Winter moved in with a host family in Park City, Utah, to focus on skiing. Dawn’s own mother thought this was insane, and for many kids, it would have been. But the family says it was right for her. That two-year stretch after her father died was transformative.
“Some days, it feels like yesterday when it happened,” Winter says of her dad’s death. “Some days, it feels like a whole other lifetime ago.”

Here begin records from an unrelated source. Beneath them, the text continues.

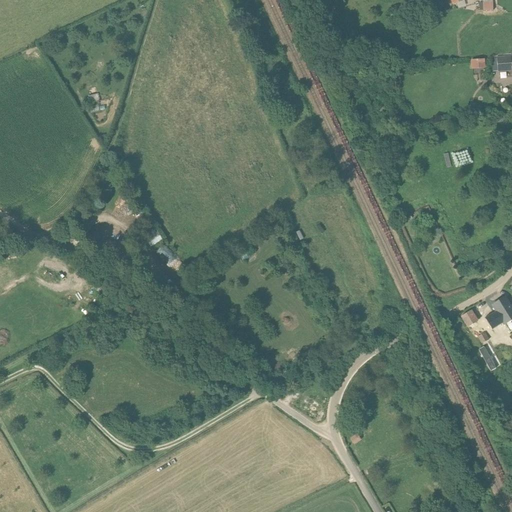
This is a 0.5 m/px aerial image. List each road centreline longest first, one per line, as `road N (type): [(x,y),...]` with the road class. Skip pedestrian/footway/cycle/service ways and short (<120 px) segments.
road 1 (unclassified): [(333,432),(313,427),(141,295),(62,247),(37,236),(0,241)]
road 2 (track): [(0,382),(41,370),(102,432),(146,451),(259,390)]
road 3 (track): [(156,0),(120,122),(93,181),(68,218),(37,236)]
road 4 (unclassified): [(333,432),(334,401),(357,360),(511,271)]
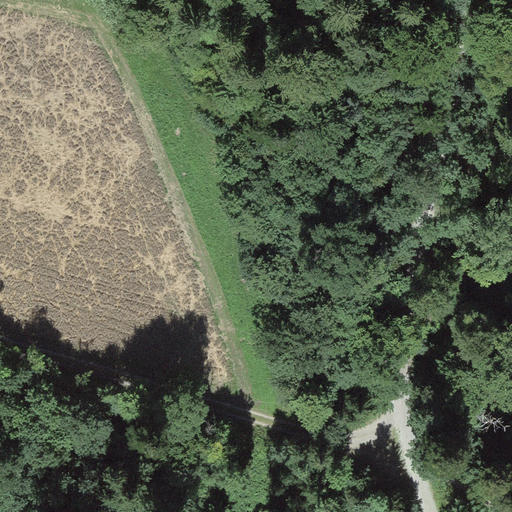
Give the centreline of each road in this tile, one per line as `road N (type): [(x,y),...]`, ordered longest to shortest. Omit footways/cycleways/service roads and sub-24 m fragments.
road 1 (track): [(511,501),(431,461),(0,333)]
road 2 (track): [(471,0),(410,282),(403,381),(446,511)]
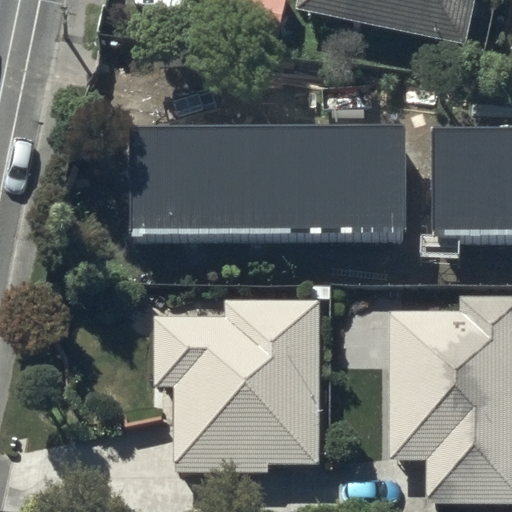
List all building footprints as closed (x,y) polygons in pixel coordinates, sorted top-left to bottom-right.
[(283,0),(201,0),(195,30),(275,45),(279,28),(284,29),(287,15),(280,14),(283,0)] [(301,0),(299,14),(463,42),(460,63),(474,65),(476,49),(470,48),(478,0),(301,0)] [(407,126),(133,128),(128,243),(405,243),(407,126)] [(511,128),(435,128),(432,240),(511,240),(511,128)] [(459,312),(387,312),(387,462),(425,462),(425,502),(511,502),(511,296),(459,296),(459,312)] [(227,315),(156,315),(156,388),(178,388),(178,473),(273,473),(273,466),(323,465),(323,302),(227,302),(227,315)]
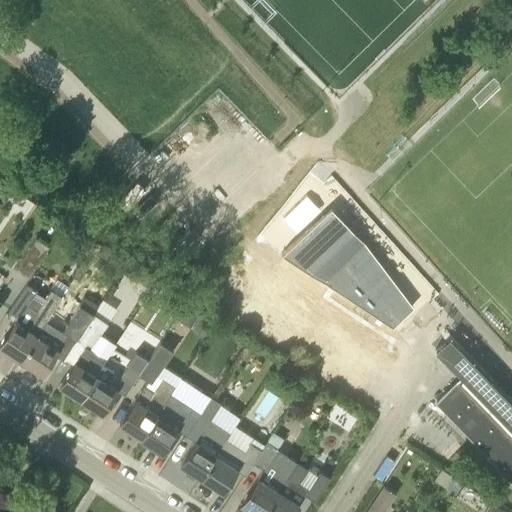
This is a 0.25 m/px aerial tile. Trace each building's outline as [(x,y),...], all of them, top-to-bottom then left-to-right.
[(365,241),(333,206),(283,251),(393,325),(414,306),(365,241)] [(82,252),(87,244),(76,237),(61,228),(54,239),(70,248),(71,245),(82,252)] [(30,275),(50,245),(37,236),(16,266),(30,275)] [(37,330),(52,305),(59,294),(49,288),(35,309),(26,303),(35,288),(25,282),(7,310),(16,316),(0,339),(0,345),(20,359),(37,330)] [(62,329),(76,338),(93,313),(79,303),(62,329)] [(76,338),(75,340),(89,348),(106,321),(93,313),(76,338)] [(201,315),(192,328),(204,337),(213,324),(201,315)] [(41,372),(58,344),(37,330),(20,359),(41,372)] [(511,398),(451,335),(435,349),(463,379),(459,383),(456,380),(436,400),(511,478),(511,398)] [(145,380),(149,383),(161,363),(170,349),(156,340),(146,357),(135,374),(145,380)] [(128,387),(135,374),(146,357),(136,351),(118,378),(111,374),(114,370),(102,363),(100,366),(101,366),(81,398),(101,411),(120,382),(128,387)] [(101,366),(100,366),(79,352),(75,359),(74,359),(59,383),(81,398),(101,366)] [(282,397),(294,378),(281,370),(269,388),(282,397)] [(141,437),(165,400),(167,398),(165,397),(172,385),(159,377),(150,391),(141,385),(118,423),(141,437)] [(317,390),(313,385),(306,387),(304,393),(308,398),(315,397),(317,390)] [(187,435),(201,413),(189,405),(181,417),(172,411),(174,406),(165,400),(141,437),(161,450),(176,428),(187,435)] [(201,477),(226,439),(225,437),(216,451),(208,446),(218,431),(210,426),(213,421),(201,413),(187,435),(194,439),(179,463),(201,477)] [(225,437),(226,439),(201,477),(221,490),(235,469),(244,475),(252,463),(260,450),(264,444),(233,424),(225,437)] [(260,450),(252,463),(262,470),(277,447),(283,437),(273,430),(264,444),(260,450)] [(262,470),(259,475),(258,474),(239,502),(254,511),(265,511),(298,461),(285,453),(277,447),(262,470)] [(321,470),(309,489),(299,482),(308,468),(298,461),(265,511),(294,511),(306,494),(314,499),(329,475),(321,470)] [(455,494),(462,483),(452,477),(445,488),(455,494)] [(383,511),(397,492),(383,483),(364,511),(383,511)] [(504,511),(506,510),(493,501),(485,511),(504,511)]
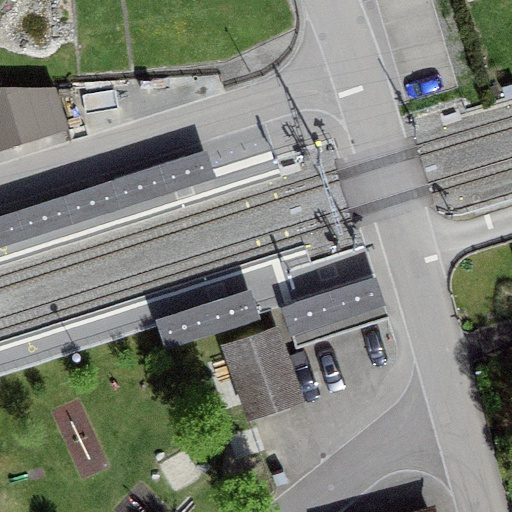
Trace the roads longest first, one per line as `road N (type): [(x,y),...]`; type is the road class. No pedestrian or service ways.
road 1 (residential): [(357,69),(0,183)]
road 2 (residential): [(454,387),(302,511)]
road 3 (residential): [(357,69),(409,240)]
road 4 (residential): [(409,240),(454,387)]
road 5 (residential): [(454,387),(486,511)]
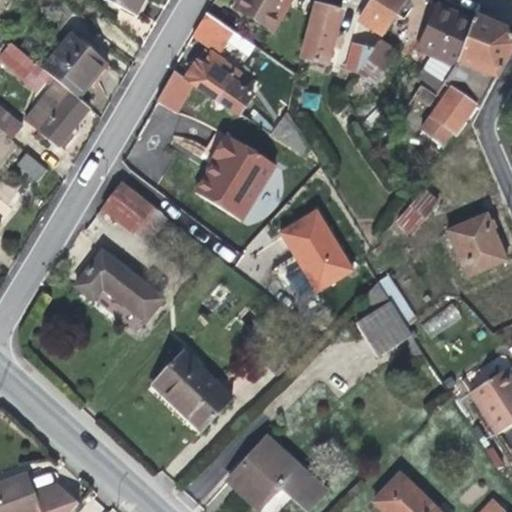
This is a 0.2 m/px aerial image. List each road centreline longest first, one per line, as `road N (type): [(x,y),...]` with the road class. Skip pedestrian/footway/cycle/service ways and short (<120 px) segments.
road 1 (residential): [(194,0),(0,326)]
road 2 (secondary): [(0,372),(154,511)]
road 3 (residential): [(511,70),(486,123),(511,193)]
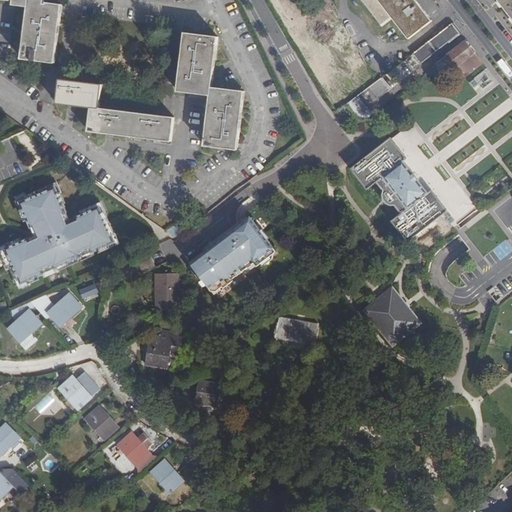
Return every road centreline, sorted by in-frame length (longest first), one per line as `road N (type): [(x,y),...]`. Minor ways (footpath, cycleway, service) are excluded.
road 1 (unclassified): [(216,12),(261,106),(258,132),(249,154),(191,198),(166,201),(0,82)]
road 2 (residential): [(261,188),(338,134),(260,0)]
road 3 (residential): [(188,438),(145,416),(98,347),(31,367),(0,366)]
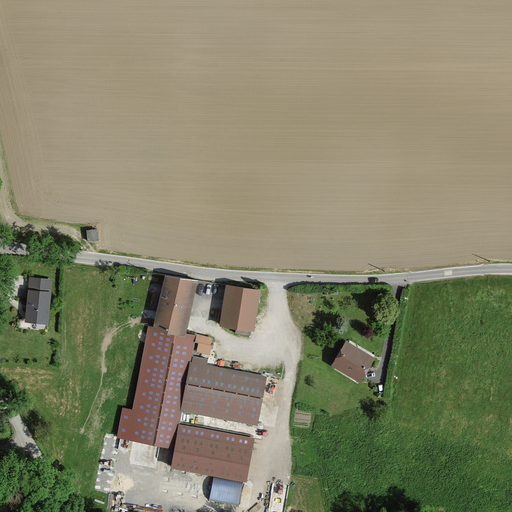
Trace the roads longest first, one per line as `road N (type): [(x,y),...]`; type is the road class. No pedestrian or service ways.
road 1 (unclassified): [(0,245),(318,279),(511,268)]
road 2 (unclassified): [(50,511),(29,442),(0,390)]
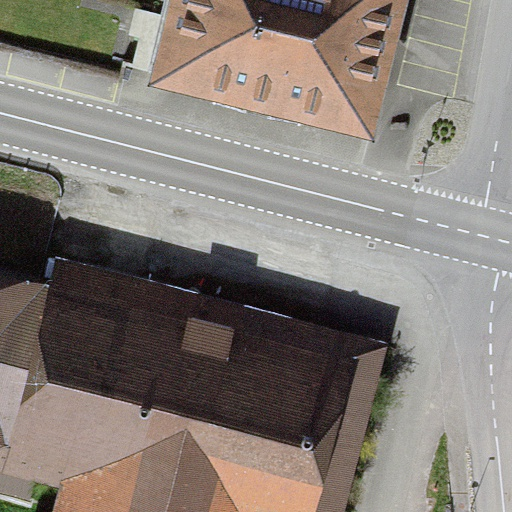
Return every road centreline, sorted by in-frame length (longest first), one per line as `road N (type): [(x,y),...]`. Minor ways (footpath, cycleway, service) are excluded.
road 1 (primary): [(0,113),(491,239)]
road 2 (unclassified): [(491,239),(490,349),(504,511)]
road 3 (track): [(396,511),(458,341),(489,322)]
road 4 (unclassified): [(511,55),(496,140),(491,239)]
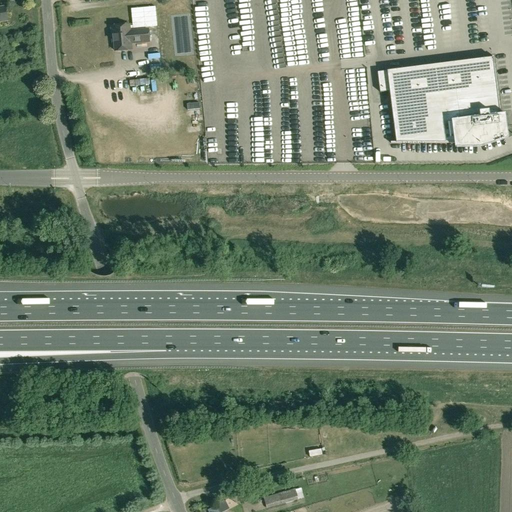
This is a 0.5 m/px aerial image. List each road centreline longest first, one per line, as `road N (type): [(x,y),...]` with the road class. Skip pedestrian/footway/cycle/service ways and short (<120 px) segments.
road 1 (motorway): [(511,314),(0,311)]
road 2 (unclassified): [(74,178),(511,177)]
road 3 (unclassified): [(181,511),(74,178)]
road 4 (motorway): [(165,339),(511,345)]
road 5 (track): [(497,425),(174,500)]
road 6 (unclassified): [(74,178),(57,111),(45,0)]
road 7 (motorway): [(0,359),(165,339)]
road 8 (motorway): [(0,341),(165,339)]
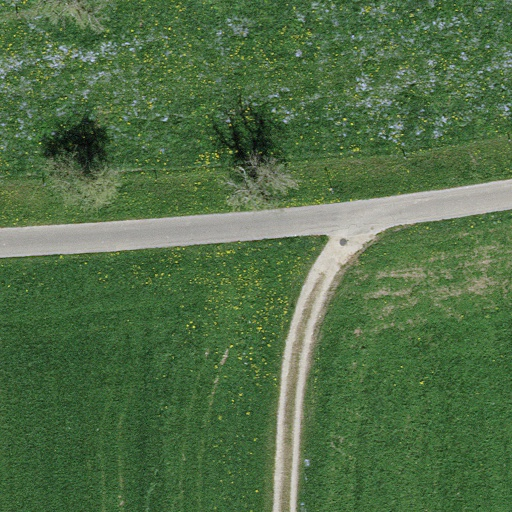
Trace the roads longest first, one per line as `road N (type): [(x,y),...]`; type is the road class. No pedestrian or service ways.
road 1 (residential): [(511,194),(368,219),(0,242)]
road 2 (track): [(368,219),(314,300),(300,347),(291,511)]
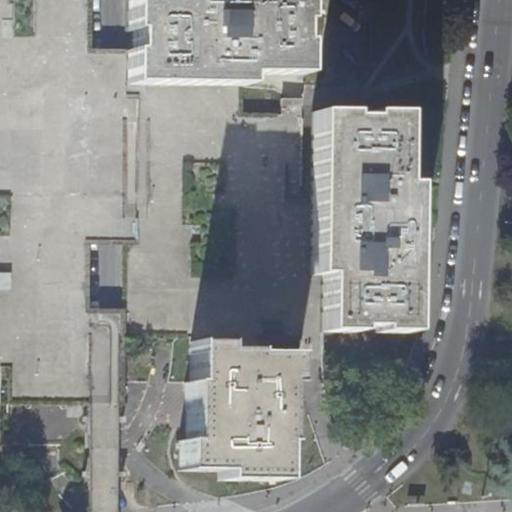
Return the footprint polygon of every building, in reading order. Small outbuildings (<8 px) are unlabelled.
[(0,0),(0,336),(0,368),(0,407),(92,406),(103,406),(113,406),(115,231),(117,110),(118,0),(0,0)] [(149,86),(240,86),(240,77),(296,77),(297,44),(291,44),(291,24),(297,23),(297,0),(165,0),(125,0),(124,33),(129,33),(129,53),(124,53),(124,85),(149,86)] [(240,86),(149,86),(149,110),(150,219),(143,219),(137,220),(138,249),(127,249),(126,384),(157,383),(184,384),(189,384),(189,344),(219,345),(313,343),(320,343),(318,331),(318,274),(308,275),(308,204),(308,202),(284,200),(286,163),(303,163),(304,100),(282,99),(282,117),(239,115),(240,86)] [(307,114),(308,202),(308,204),(308,275),(318,274),(318,331),(350,330),(350,325),(372,324),(373,331),(403,330),(402,184),(393,184),(391,113),(361,113),(361,119),(338,119),(338,114),(307,114)] [(219,345),(189,344),(189,384),(184,384),(183,442),(177,442),(177,472),(217,472),(217,482),(275,483),(277,446),(279,445),(282,387),(287,387),(287,356),(247,355),(247,351),(219,351),(219,345)]
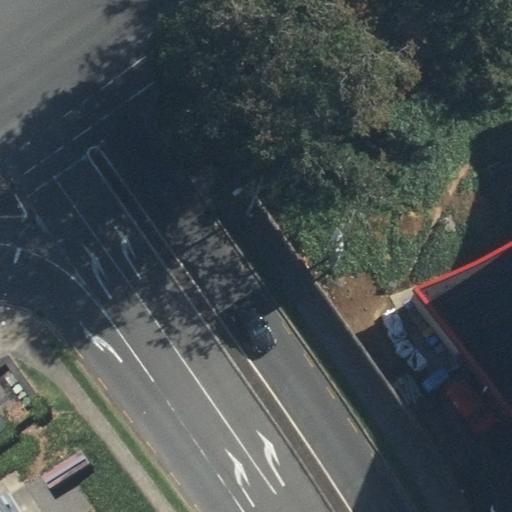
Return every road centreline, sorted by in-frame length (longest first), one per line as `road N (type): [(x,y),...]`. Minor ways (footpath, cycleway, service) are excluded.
road 1 (residential): [(55,54),(380,511)]
road 2 (residential): [(205,408),(0,112)]
road 3 (primary): [(205,408),(93,319),(0,275)]
road 4 (residential): [(281,511),(205,408)]
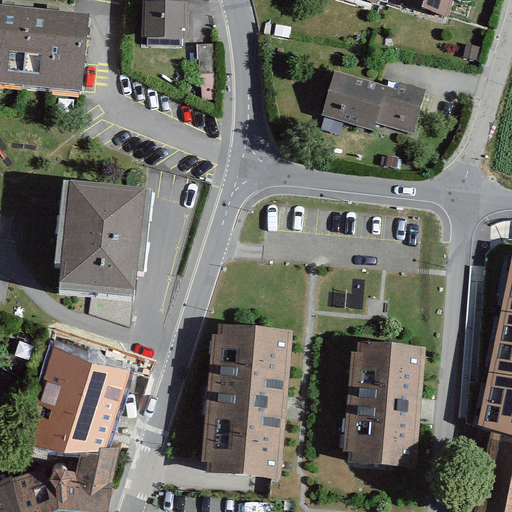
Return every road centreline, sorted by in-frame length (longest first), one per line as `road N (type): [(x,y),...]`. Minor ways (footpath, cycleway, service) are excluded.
road 1 (unclassified): [(132,511),(244,164)]
road 2 (residential): [(434,511),(467,199)]
road 3 (residential): [(467,199),(244,164)]
road 4 (unclassified): [(244,164),(251,85),(237,0)]
road 5 (residential): [(467,199),(511,49)]
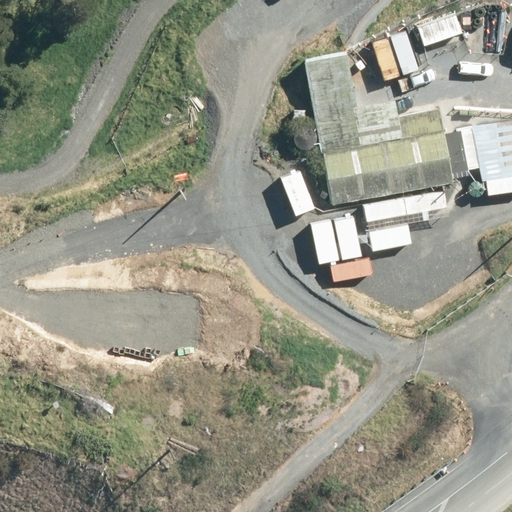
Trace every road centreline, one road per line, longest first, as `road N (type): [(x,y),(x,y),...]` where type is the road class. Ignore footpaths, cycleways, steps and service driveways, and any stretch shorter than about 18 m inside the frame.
road 1 (track): [(257,511),(404,355),(0,270)]
road 2 (trunk): [(268,511),(511,379)]
road 3 (track): [(152,0),(87,124),(28,190),(0,183)]
road 4 (trunk): [(511,432),(359,511)]
road 5 (unclassified): [(414,511),(511,436)]
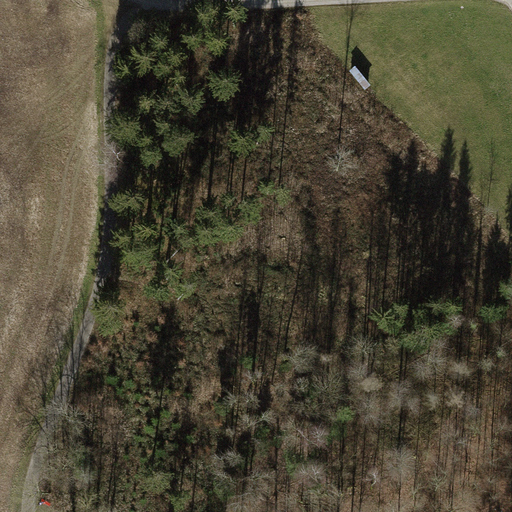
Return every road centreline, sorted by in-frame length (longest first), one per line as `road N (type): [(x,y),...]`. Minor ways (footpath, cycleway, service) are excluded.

The viewing for Michael Vinecki was at the house where he lived and died. Kids ran around, as kids tend to do, and Dawn let them. She says now, “They have nothing but amazing memories of that. It wasn’t horrible. I mean, yeah, it's horrible that you lost your dad, but it's just … this is normal, you know? Everybody dies, right?”
Speak to the Vinecki kids now, and you get a consistent sense of how their dad’s death affects their lives. Winter, Magnum and Ruger don’t remember their father that well, but they are conscious of his absence. Magnum says, “We talk about what he would be doing if he was here.”
Michael would see that Yukon is a computer programmer, Magnum is studying finance at Oregon State, Ruger is studying aerospace engineering at Colorado and Winter is hunting for a gold medal in Beijing. He might recognize their childhood dreams in their adult selves, and he would see that they are as close as a father could hope his kids would be. They talk and FaceTime all the time. Dawn and the boys are planning a watch party in Park City when Winter competes.
All those years ago, Dawn made a calculated decision: Michael’s death—the reality that he would be with them one day and gone the next—would be hard enough. She wanted to spare her children from the trauma it could cause. There was no shock, no feeling of being misled, no false hope, no broken trust. There was a dad who loved them as long as he could, and they would have to go on without him, and they would all figure it out together.
“It's not this big, ugly thing,” Dawn says. “And so they don't have fears. But what they do know is that tomorrow is not a given for anybody, and that you better chase your dreams today.”